Data released during the day indicated that the UK posted a trade surplus of GBP 0.63 billion, the largest since May. Exports surged 4.6 percent, while imports rose at a softer 3.8 percent.

In addition, U.K. GDP grew by 0.9 percent in November 2021 versus the 0.2 percent expansion in October. Markets were expecting 0.4 percent growth.

U.S. Economic Reports

A report released by the Commerce Department on Friday unexpectedly showed a steep drop in U.S. retail sales in the month of December.

The Commerce Department said retail sales tumbled by 1.9 percent in December after edging up by a revised 0.2 percent in November.

The sharp pullback surprised economists, who had expected retail sales to come in unchanged compared to the 0.3 percent growth originally reported for the previous month.

Excluding auto sales, retail sales plunged by 2.3 percent in December after inching up by a revised 0.1 percent in November.

Economists had expected ex-auto sales to rise by 0.2 percent compared to the 0.3 percent increase originally reported for the previous month.

Meanwhile, a separate report from the Labor Department unexpectedly showed a modest decrease in U.S. import prices in the month of December.

The Labor Department said import prices edged down by 0.2 percent in December after climbing by 0.7 percent in November. The dip surprised economists, who had expected import prices to rise by 0.3 percent.

The report also unexpectedly showed a steep drop in export prices, which plunged by 1.8 percent in December after increasing by a downwardly revised 0.8 percent in November.

Economists had expected export prices to surge by 1.1 percent compared to the 1.0 percent jump originally reported for the previous month.

At 9:15 am ET, the Federal Reserve is scheduled to release its report on industrial production in the month of December. Industrial production is expected to rise by 0.4 percent.

The University of Michigan is due to release its preliminary reading on consumer sentiment in the month of January at 10 am ET. The consumer sentiment index is expected to edge down to 70.0 in January from 70.6 in December.

Also at 10 am ET, the Commerce Department is scheduled to release its report on business inventories in the month of November. Business inventories are expected to jump by 1.0 percent.

Philadelphia Federal Reserve President Patrick Harker is also due to speak on the local economic outlook before a virtual Chamber of Commerce for Greater Philadelphia Economic Outlook event at 10 am ET.

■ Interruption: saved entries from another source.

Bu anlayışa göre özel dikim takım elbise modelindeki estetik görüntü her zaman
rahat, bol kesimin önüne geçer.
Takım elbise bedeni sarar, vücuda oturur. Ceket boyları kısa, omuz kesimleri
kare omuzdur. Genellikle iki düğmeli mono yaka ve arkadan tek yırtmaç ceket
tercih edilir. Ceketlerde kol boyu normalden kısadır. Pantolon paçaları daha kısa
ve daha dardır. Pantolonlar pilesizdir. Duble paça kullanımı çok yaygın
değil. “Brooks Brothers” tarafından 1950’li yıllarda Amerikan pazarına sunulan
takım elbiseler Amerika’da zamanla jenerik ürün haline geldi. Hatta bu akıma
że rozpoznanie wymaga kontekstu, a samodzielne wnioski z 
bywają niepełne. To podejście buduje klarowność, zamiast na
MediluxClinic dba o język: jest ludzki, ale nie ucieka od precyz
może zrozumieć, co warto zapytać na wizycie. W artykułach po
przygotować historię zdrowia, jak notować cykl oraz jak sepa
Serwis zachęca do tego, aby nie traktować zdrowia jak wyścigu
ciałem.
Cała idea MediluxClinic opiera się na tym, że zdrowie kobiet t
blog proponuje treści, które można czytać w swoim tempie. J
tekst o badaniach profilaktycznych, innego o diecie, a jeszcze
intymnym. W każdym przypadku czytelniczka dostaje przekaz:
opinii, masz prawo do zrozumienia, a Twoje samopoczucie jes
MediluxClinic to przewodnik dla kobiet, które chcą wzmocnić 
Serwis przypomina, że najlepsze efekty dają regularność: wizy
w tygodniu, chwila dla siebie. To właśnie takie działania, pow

At 11 am ET, New York Federal Reserve President John Williams is scheduled to make keynote remarks in a webinar at the C. Peter McColough Series on International Economics with John C. Williams.

Stocks In Focus

Shares of Boston Beer (SAM) are moving notably lower in pre-market trading after the brewer lowered its full-year earnings outlook due to supply chain issues.

Sherwin-Williams (SHW) may also see initial weakness as supply chain issues also led the paint company to lower its fourth quarter and full-year guidance.

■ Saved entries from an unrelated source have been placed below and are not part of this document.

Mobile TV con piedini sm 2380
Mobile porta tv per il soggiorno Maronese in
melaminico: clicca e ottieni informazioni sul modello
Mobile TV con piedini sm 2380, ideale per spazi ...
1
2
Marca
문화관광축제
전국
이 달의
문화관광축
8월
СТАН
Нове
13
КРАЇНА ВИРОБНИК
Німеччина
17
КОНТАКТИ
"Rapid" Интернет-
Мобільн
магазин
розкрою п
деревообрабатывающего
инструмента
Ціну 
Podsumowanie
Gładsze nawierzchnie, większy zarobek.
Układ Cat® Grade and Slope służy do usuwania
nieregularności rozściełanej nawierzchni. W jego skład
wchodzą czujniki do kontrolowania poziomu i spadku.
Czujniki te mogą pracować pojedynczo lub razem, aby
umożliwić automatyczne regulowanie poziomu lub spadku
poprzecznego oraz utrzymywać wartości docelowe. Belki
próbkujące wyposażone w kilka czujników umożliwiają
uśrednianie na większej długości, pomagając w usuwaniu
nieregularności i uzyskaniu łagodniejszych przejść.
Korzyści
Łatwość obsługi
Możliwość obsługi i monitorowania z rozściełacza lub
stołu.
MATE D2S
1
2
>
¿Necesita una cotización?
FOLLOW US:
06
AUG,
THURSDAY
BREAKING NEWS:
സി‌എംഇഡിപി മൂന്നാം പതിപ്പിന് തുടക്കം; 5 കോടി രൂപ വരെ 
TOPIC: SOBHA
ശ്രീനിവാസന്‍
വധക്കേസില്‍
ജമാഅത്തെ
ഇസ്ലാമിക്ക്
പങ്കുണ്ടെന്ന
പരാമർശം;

On the other hand, casino operators Las Vegas Sands (LVS), Wynn Resorts (WYNN), Melco Entertainment (MLCO) and MGM Resorts (MGM) are seeing significant premarket strength after Macau said it would cap the number of casino licenses at six.

Pharmaceutical company Bausch Health (BHC) may also move to the upside after its eyecare unit Bausch + Lomb filed for an initial public offering.